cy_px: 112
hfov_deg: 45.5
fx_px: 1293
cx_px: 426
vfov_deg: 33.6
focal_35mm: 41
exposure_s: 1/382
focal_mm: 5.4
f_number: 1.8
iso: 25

....................

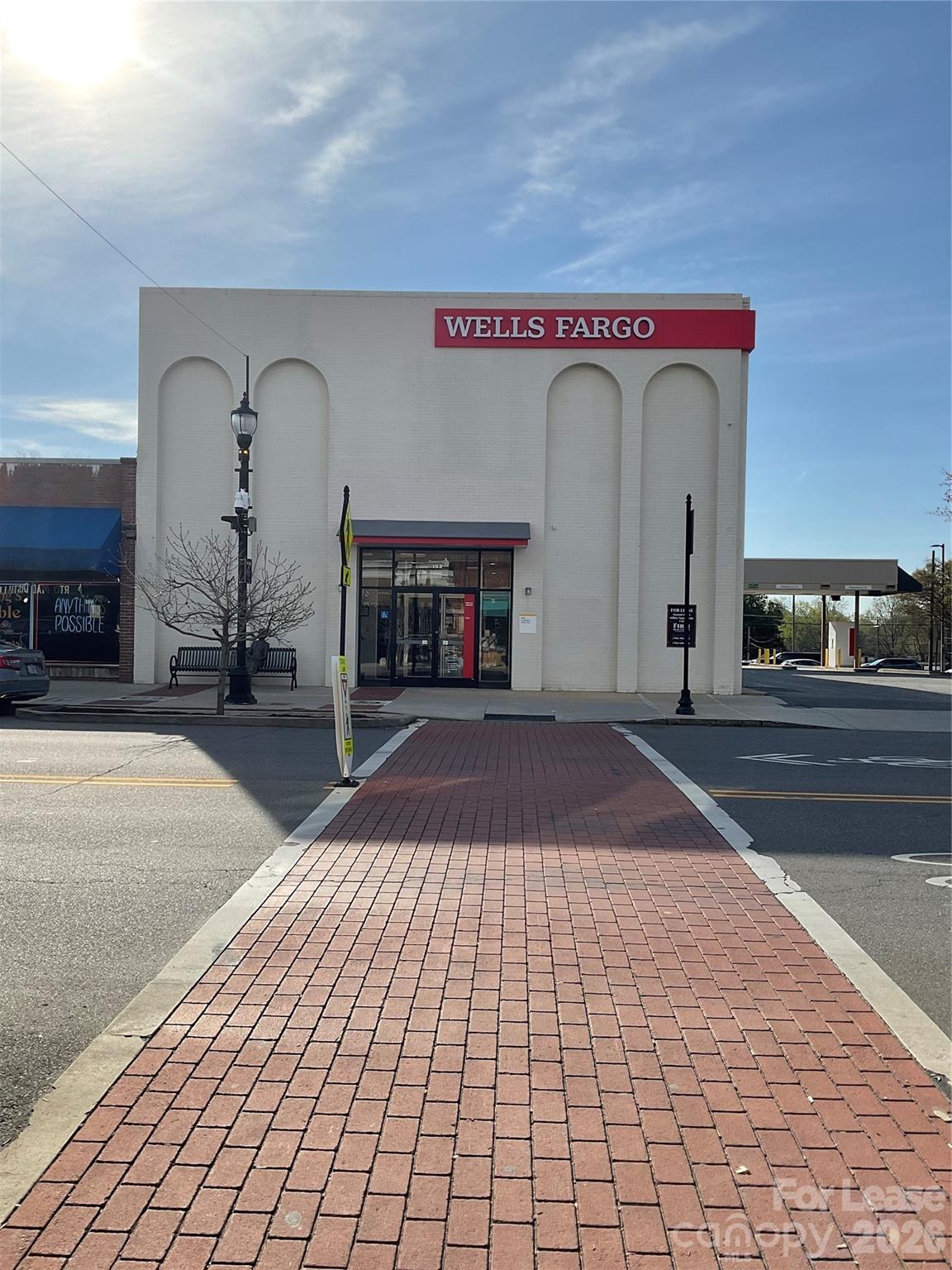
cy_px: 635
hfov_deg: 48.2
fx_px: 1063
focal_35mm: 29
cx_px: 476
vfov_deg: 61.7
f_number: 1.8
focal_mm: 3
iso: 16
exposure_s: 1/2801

....................

* WORK TO BE COMPLETED *
Copy the lines above exactly. Start with the line containing "fx_px: 1063", end with the line containing "exposure_s: 1/2801", and include both.

* EXERCISE RESULT *
fx_px: 1063
focal_35mm: 29
cx_px: 476
vfov_deg: 61.7
f_number: 1.8
focal_mm: 3
iso: 16
exposure_s: 1/2801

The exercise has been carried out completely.